Climate change more than melting ice caps

Yesterday I heard a report on NPR about how climate change is interacting with natural wild fires. I found an article about the paper, which was published originally in Ecosphere, which discusses some of the long term impacts of the climate change on wild fires. To do this, the group used 16 different climate models which ranged from very favorable emission numbers to catastrophic emissions numbers. This allowed for a wide range of different types of human activities and reflective climate changes in the area to be tested. This is important as it gives the article much more validity than if they had simply decided to use the worst case, or best case. Of course, there will be people that will argue that man has nothing to do with the climate and we aren't impacting it. However, that's sticking your head in the sand. We know we have impacted the climate in the past (hello Acid Rain) and have actually fixed it though changing our behavior (Acid Rain again).

Just using the climate models isn't enough to really predict how and where wildfires will occur in the future. The wild fire itself had to be modeled as something where the conditions it could exist in can be tested. The group decided to model wild fire in the same way that movement of animals are modeled. Under certain circumstances it's likely that an animal group will move into a specific type of environment. This is based on the amount of water, the amount of vegetation and the temperature. Wildfires need the exact same resources to exist. However instead of being lush and moist, the area needs to be dry, but with enough water to have had plant growth to a certain size.

By combing the two techniques the team was able to show that the West is going to be burning a lot more frequently than they are not. This of course creates a serious problem. People like to live in those areas. People don't like to leave their houses when there are disasters, which means that we're going to have more people burning, like the one in Colorado.

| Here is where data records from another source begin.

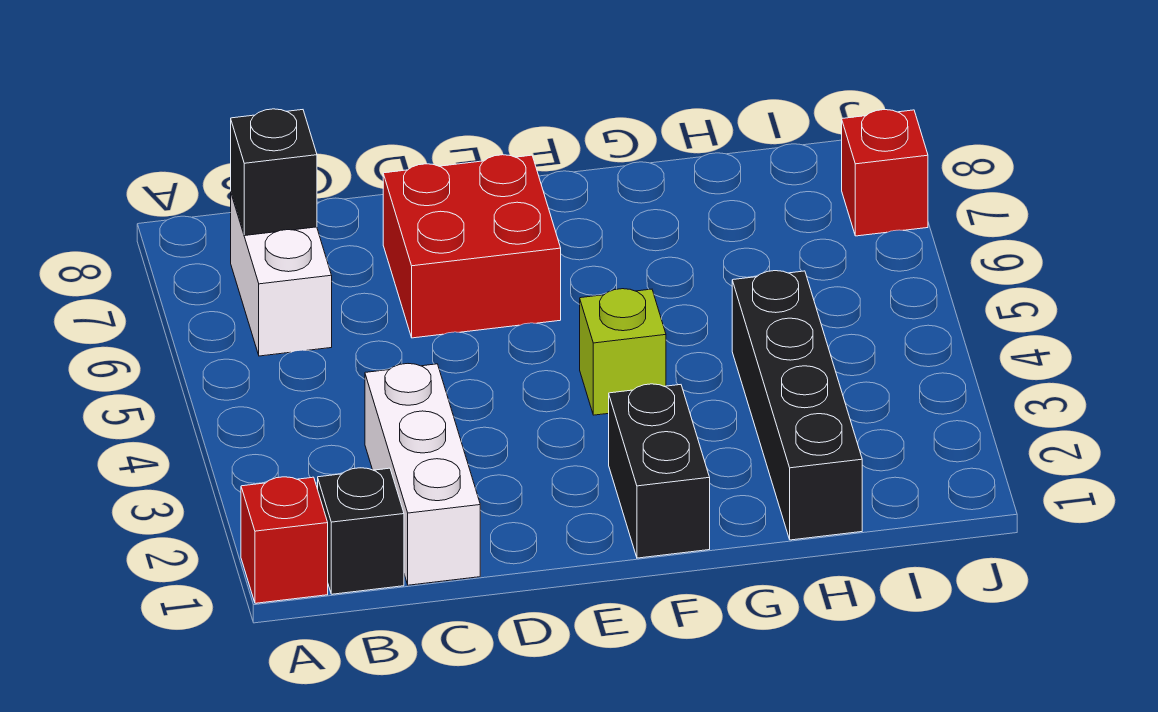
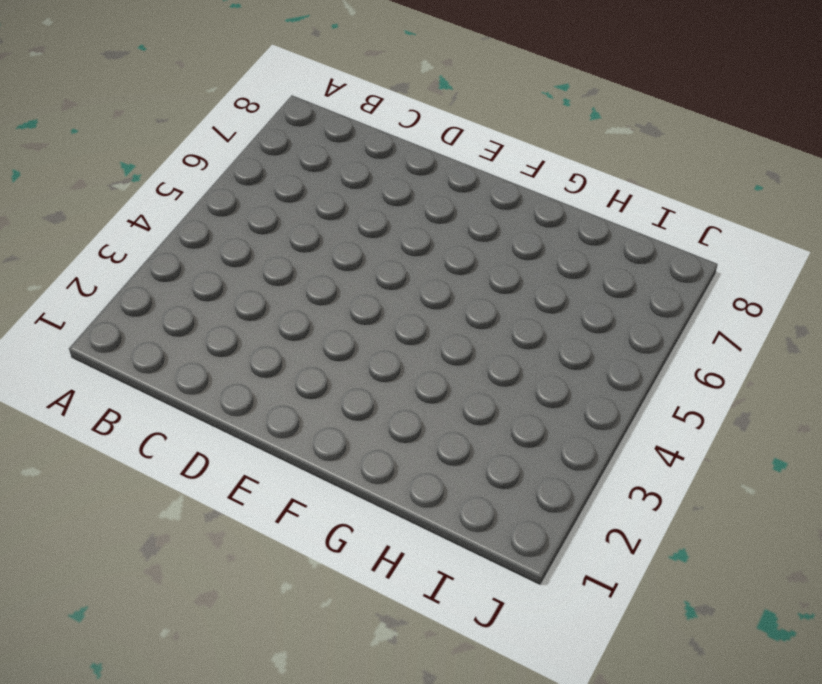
none -> red 1x1 brick [241,477,328,603]
none -> black 1x1 brick [318,468,404,594]

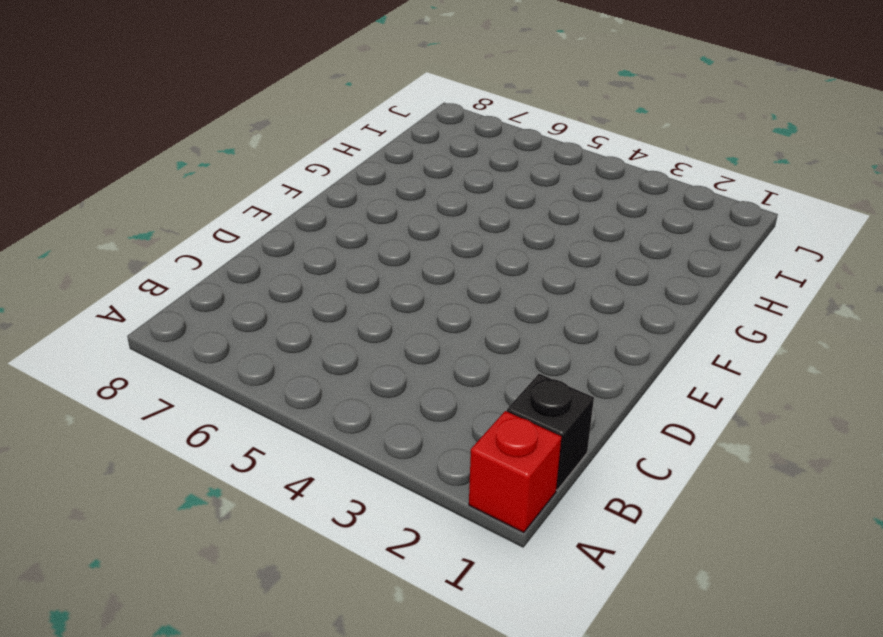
none -> white 1x2 brick [231,194,332,356]
none -> white 1x3 brick [365,364,480,585]

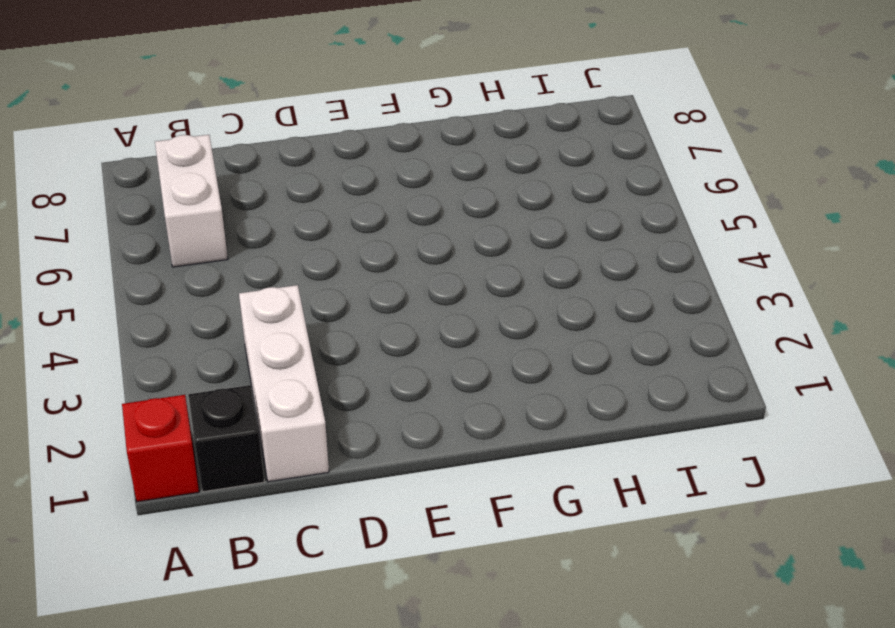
none -> red 2x2 brick [383,155,561,338]
none -> black 1x2 brick [609,384,710,558]

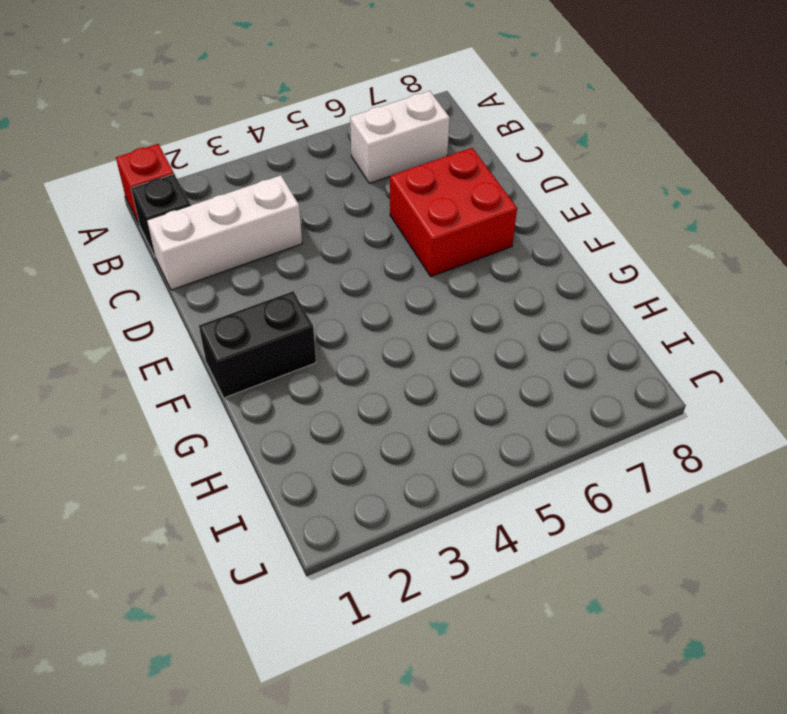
none -> lime 1x1 brick [580,289,666,415]
none -> black 1x4 brick [732,271,862,540]

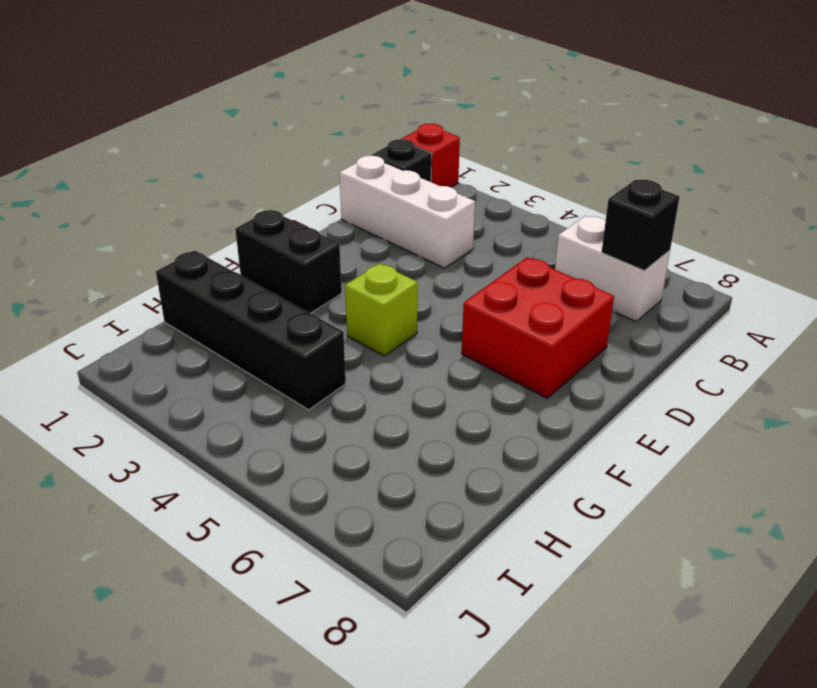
none -> red 1x1 brick [842,110,928,236]

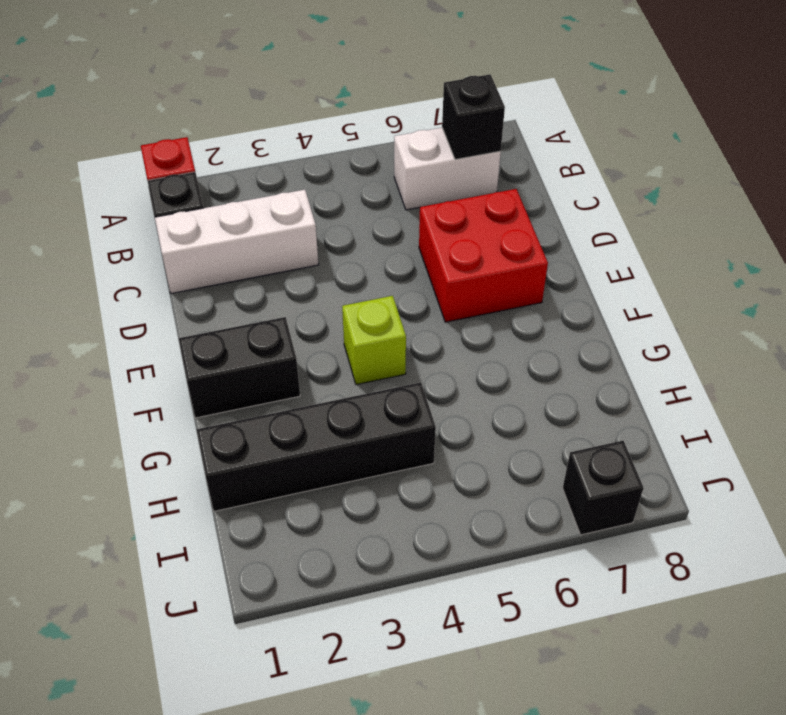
black 1x1 brick [563,441,643,535] -> red 1x1 brick [842,110,928,236]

The authors, in the NPR interview, argued that this means we need to learn how to live with wildfire in the same way that we've learned how to live with floods and earthquakes. How can we do that though? It is likely to be more difficult than flooding because you can't just build a mound of dirt as a ridge to prevent fire from moving further. With water you can do this with varying success. With fire, that mound of dirt will eventually grow grass on the mound and would just as easily catch fire. Even stone walls would be passable as a strong wind could blow embers over the wall or heat the wall to the point of material catching on the other side.

These are issues that we will have to resolve in the next 10-30 years. This seems like a long way off, but time has a habit of sneaking up on you and before you know it we'll be having wildfires like we had in Texas last year and are having in Colorado and New Mexico now. I'm glad we're aware of the extent of the risk now though.